• Tarea 1: Según el fragmento sobre Villaciruela, ¿son ciertas estas afirmaciones? (a) En el libro hay cosas superfluas. (b) El obispo también gestionaba lo artístico. (c) Los domingos eran los días clave para todo. Contesta sí o no a cada una y copia las palabras del fragmento que lo deciden.
• Tarea 2: Prolonga el fragmento sobre Villaciruela a partir de su última frase, con el mismo tono.

• Texto extraído:
● ● ● ● ● ● ●

Creer no dejaba de ser una exageración en esos tiempos de Dios, sino que también de otros muchos de sus contemporáneos y predecesores. Alternativa en los momentos de malas cosechas, siendo Villaciruela un área de supervivencia y fervorosa reserva, con un cierto sentido de expiación.
En el libro no hay nada superfluo, nada excede a las necesidades vitales. Es una historia triste de vida muy sucia. Se trata de un futuro en el que quien puede se lía un pitillo, saca su fiambrera para comer o se frota las manos para combatir el frío, rodeado cada individuo de una memoria colectiva dominada por la religión, el miedo y sus poderes. Todo se convierte en una inmensidad conminatoria, siendo los martes los días clave para todo.
El clero, bien alimentado y con el corazón del ocio y los abastos del recién nacido poblado de colonización, gestionaba Villaciruela. Un proyecto mayor en donde no se podía escribir, ni leer. Un mundo ignorado y arcaico, próspero para unos pocos. En donde un movimiento casi imperceptible se había hecho dueño de todo, o eso creían, que estaba Roma y su Curia presta a tensar el silencio de los vencidos cuando le tocase darse a la paz ficticia.
Intervenir ese espacio lo harían, para limpiar sus pecados y encubrir otros tantos. Hasta entonces, el obispo gestionaba también lo artístico, las mujeres y cuantas concepciones de la vida hubiera. Hasta parecía pensar y saber de la naturaleza secreta de las cosas, lactando de su inmigrante (mujeres invisibles), sirviéndole de fundamento más que su Dios. Quien finalmente sería su campo de batalla, ella y sus prominentes senos.
Curas dotados de una profunda psicología, inusual si no fuera por las confesiones, en donde salían a flote los límites de la cotidianeidad, lo imaginario y lo real; y lo necesariamente malo, dejando cada cual su marca personal. Maltrecha sociedad que ni con esas se venía abajo, sobreviviendo en hogares separados, inestabilidad o bonanza. Con algunos matando cabrones; otros perdiendo la cordura; y alguna tranquila y lineal a su manera, pasando por diversos sentimientos.
Párrocos que algunos resultaban casi adolescentes en sus observaciones, y es que había que llenar los seminarios para integrar todos los tiempos, para sobrevivir y para crear, impregnándolo todo de pasado, de cotidianeidad, de una familiaridad íntima y cercana. Muy por encima de los avances tecnológicos, las crisis medioambientales u otras preocupaciones de pareja, paternofiliales, de casas y sentimientos de culpa, nostalgias y fanáticas dedicaciones, expresándolo todo con intensidad en las cartas y o diarios íntimos, prohibidos.

● ● ● ● ● ● ●

• Datos proporcionados:
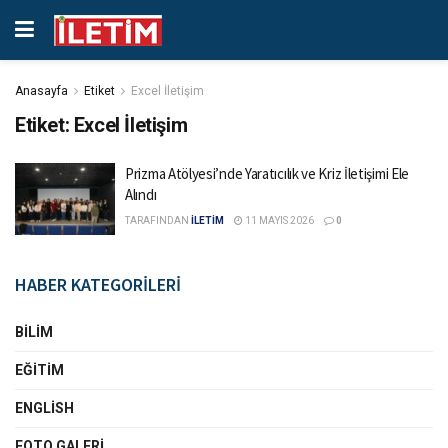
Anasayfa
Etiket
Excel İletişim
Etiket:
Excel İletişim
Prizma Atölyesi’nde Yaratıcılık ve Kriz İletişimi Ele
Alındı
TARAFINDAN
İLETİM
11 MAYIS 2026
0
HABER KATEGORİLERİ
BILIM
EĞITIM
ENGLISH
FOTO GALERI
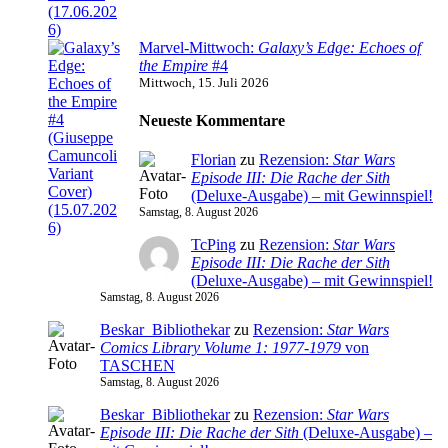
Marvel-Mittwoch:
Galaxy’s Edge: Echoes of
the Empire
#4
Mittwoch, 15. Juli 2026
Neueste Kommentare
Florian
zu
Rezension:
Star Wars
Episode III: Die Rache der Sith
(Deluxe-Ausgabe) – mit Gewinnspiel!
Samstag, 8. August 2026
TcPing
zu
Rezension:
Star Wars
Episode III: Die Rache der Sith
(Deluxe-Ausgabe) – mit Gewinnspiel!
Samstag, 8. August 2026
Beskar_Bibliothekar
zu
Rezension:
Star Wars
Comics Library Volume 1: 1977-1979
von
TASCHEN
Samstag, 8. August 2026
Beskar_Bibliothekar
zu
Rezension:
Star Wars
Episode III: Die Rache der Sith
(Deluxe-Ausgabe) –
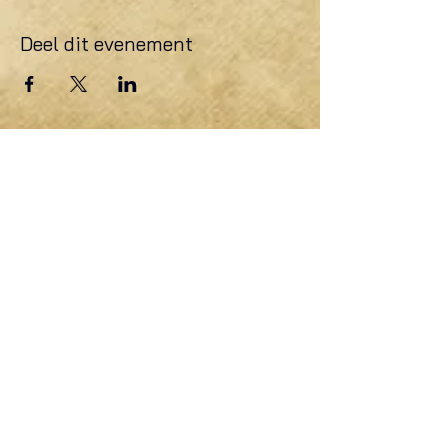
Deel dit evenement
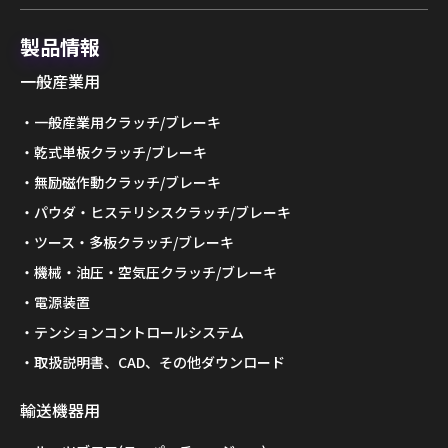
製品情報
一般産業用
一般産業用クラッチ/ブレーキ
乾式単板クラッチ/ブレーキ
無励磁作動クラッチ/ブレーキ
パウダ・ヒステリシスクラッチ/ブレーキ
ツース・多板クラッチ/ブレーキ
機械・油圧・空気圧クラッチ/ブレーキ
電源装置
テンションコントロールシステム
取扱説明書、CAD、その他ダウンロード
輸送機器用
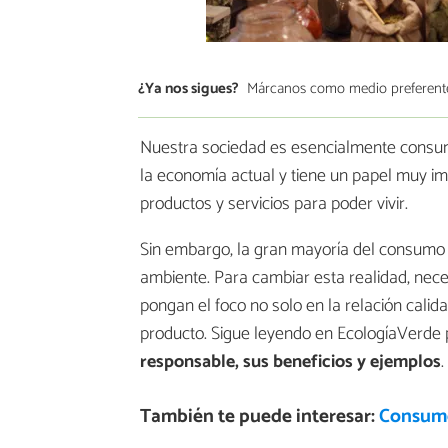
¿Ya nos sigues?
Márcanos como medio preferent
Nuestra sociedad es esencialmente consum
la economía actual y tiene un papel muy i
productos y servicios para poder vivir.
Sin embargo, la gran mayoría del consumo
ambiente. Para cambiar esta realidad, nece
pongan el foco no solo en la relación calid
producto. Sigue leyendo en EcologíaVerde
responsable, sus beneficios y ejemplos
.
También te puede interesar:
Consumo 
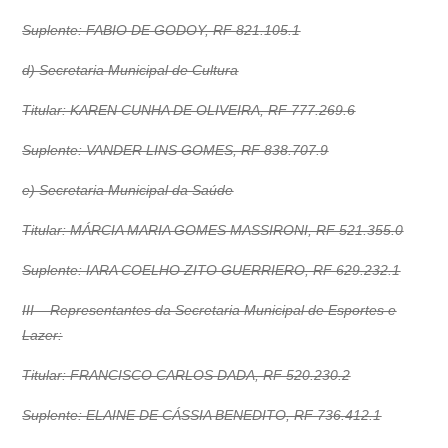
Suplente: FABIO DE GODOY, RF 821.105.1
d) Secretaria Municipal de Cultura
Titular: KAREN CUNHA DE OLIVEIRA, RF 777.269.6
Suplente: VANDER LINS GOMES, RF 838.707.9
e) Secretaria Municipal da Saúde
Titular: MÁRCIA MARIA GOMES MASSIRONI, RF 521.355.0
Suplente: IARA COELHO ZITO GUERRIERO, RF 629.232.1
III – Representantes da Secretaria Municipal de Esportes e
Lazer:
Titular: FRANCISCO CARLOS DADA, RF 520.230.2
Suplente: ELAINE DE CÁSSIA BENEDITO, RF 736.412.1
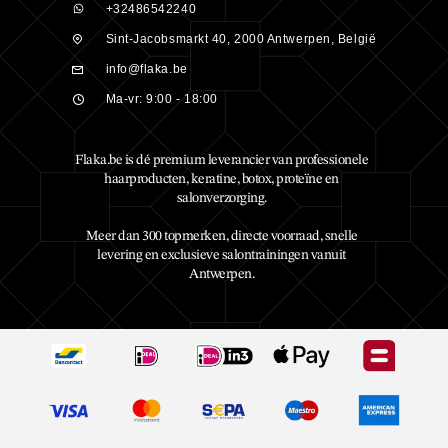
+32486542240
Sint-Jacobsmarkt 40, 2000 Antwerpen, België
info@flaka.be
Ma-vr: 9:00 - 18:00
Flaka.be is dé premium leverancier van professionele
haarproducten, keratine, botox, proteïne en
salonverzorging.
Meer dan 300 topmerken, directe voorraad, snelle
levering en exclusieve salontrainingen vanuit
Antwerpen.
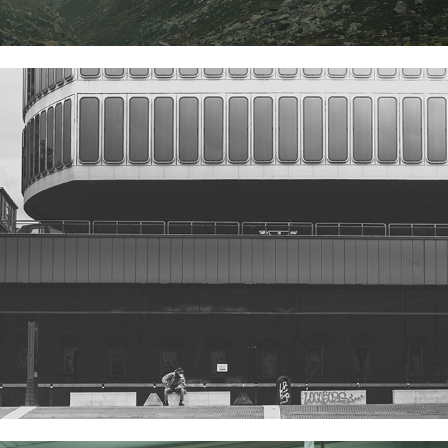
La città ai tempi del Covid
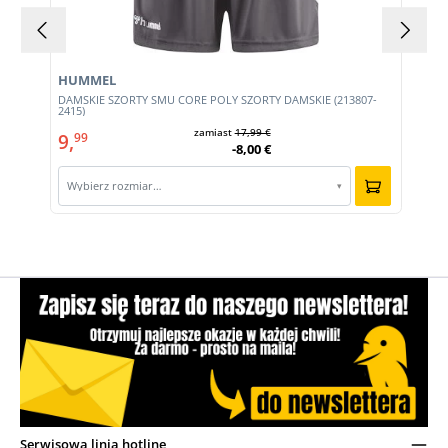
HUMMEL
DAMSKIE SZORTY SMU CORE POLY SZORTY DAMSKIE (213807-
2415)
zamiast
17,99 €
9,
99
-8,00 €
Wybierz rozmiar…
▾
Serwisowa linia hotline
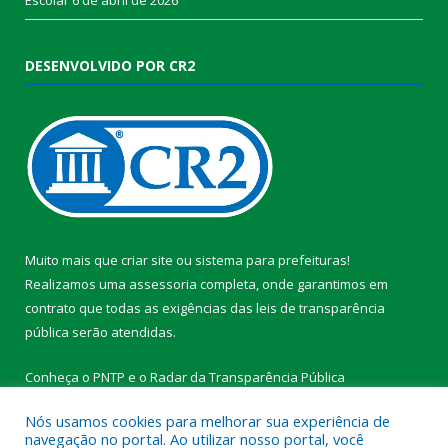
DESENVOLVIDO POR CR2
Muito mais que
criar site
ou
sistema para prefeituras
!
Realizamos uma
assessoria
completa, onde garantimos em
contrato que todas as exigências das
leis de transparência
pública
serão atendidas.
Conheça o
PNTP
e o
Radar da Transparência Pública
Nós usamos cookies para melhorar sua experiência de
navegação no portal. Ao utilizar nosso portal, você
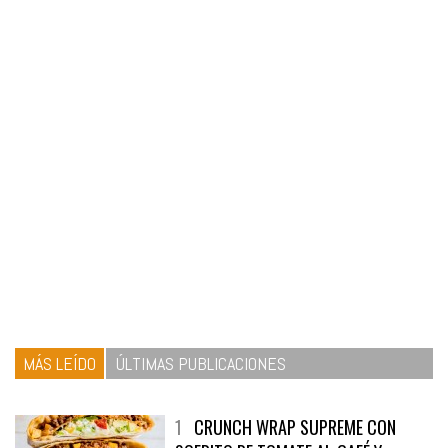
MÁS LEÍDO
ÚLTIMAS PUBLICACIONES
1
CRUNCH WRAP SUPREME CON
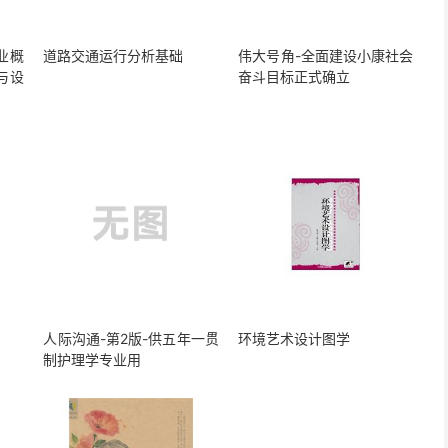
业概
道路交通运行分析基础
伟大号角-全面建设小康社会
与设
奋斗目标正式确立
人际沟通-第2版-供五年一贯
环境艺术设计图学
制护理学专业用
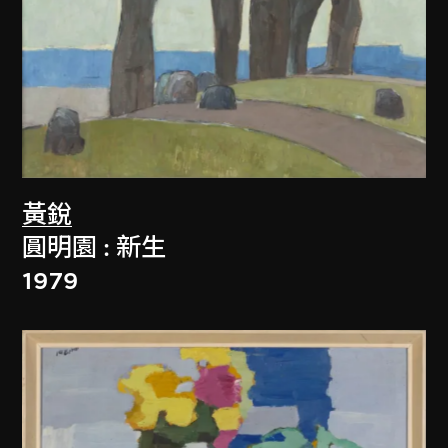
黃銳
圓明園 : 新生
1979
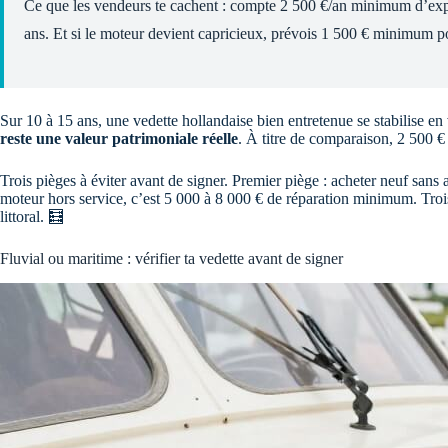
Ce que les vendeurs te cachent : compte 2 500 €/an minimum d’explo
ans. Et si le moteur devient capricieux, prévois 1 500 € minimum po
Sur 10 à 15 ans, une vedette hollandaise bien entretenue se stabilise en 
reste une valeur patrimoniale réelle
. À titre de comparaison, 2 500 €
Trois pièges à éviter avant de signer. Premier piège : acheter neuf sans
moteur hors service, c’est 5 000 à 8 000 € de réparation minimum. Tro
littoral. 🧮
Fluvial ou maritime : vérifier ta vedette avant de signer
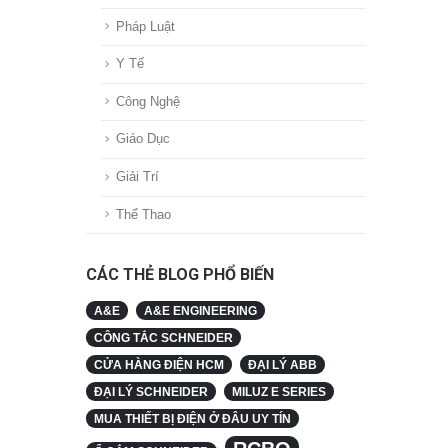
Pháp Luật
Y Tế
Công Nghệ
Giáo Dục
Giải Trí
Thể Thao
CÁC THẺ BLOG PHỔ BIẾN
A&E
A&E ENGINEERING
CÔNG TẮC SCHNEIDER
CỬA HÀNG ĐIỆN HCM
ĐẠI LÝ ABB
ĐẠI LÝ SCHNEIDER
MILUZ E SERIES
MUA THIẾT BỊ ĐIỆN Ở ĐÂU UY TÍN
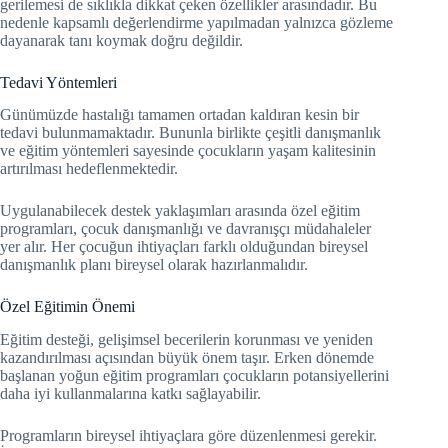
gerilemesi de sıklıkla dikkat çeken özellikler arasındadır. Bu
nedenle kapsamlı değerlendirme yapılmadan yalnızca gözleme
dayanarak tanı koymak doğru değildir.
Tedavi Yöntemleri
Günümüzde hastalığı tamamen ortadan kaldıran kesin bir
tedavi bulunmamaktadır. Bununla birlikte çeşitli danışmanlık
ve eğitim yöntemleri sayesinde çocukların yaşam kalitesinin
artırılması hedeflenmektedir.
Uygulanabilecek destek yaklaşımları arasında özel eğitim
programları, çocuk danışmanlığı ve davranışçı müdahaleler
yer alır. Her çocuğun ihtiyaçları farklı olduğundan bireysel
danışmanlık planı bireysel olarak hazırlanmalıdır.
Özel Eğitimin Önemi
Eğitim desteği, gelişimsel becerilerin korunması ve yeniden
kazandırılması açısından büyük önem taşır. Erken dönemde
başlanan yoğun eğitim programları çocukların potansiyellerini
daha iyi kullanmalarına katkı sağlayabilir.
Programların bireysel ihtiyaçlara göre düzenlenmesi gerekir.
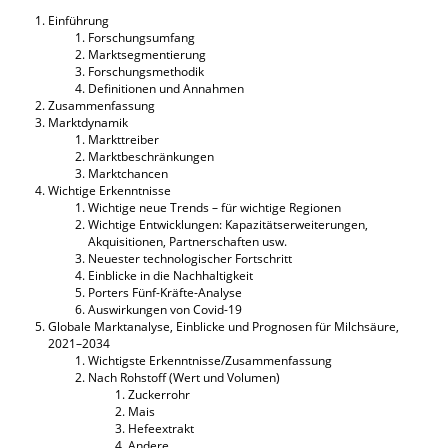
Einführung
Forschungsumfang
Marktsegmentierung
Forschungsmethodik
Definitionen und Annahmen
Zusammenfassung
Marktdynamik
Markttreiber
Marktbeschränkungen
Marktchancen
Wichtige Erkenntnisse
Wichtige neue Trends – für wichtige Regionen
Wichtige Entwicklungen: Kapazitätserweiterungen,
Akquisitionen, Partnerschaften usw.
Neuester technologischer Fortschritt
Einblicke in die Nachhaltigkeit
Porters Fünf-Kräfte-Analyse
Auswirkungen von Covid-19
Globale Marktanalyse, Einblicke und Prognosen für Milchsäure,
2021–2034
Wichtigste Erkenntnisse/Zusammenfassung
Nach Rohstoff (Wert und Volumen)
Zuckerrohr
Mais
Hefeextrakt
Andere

● ● ● ● ● ● ●

• Espacio de respuesta 1:
(a) No: «En el libro no hay nada superfluo, nada excede a las necesidades vitales».
(b) Sí: «el obispo gestionaba también lo artístico, las mujeres y cuantas concepciones de la vida hubiera».
(c) No: «siendo los martes los días clave para todo».

• Espacio de respuesta 2:
Unir el futuro con el pasado, eso es Castigo de Dios y de los hombres en la tierra. Volviendo a tiempos en donde había seres invulnerables e invertebrados o poco más, con una administración incapaz de cumplir las reglas que ella misma había creado. Sorprendía lo apocalíptico de que volviesen a reinar los hombres blancos en territorios como Villaciruela, estando el mundo en guerra, con discursos de odio y manipulaciones políticas. Habían vueltos los observadores, los pases para poder moverse de un sitio a otro, las catacumbas y túneles en las ciudades, las celestinas para poder verse, las murallas, los ojos nocturnos y pecadores, y quienes no tenían intuición sino experiencia.
La idea de Villaciruela era estar aislada, sola y olvidada. Con su réplica de la Estatua de la Libertad y numerosas campanas repicando y mucho arte, amén del control de las armas para con las personas en manos de las fuerzas y cuerpos de seguridad. Pero todo, muy normal dentro de lo que cabía. Es de admirar el carisma de los ciudadanos, quienes decían del milagro, no del santo.
Historia de una ausencia, de unos límites, del paso de algunos hombres, de cómo la muerte levantaba los cimientos, de los diarios íntimos con sus traiciones y otros espejos, de los numerosos encuentros sexuales, del llorar a escondidas guardando lo sucedido no inmutándose con la pérdida de las hijas y preocupándose de aparentar y de guardar la honra.
Una sociedad de entonces, mal evolucionada. Con la mecánica del corazón apreciando lo bueno y lo malo del ser humano en un ambiente de distorsión de las leyes naturales.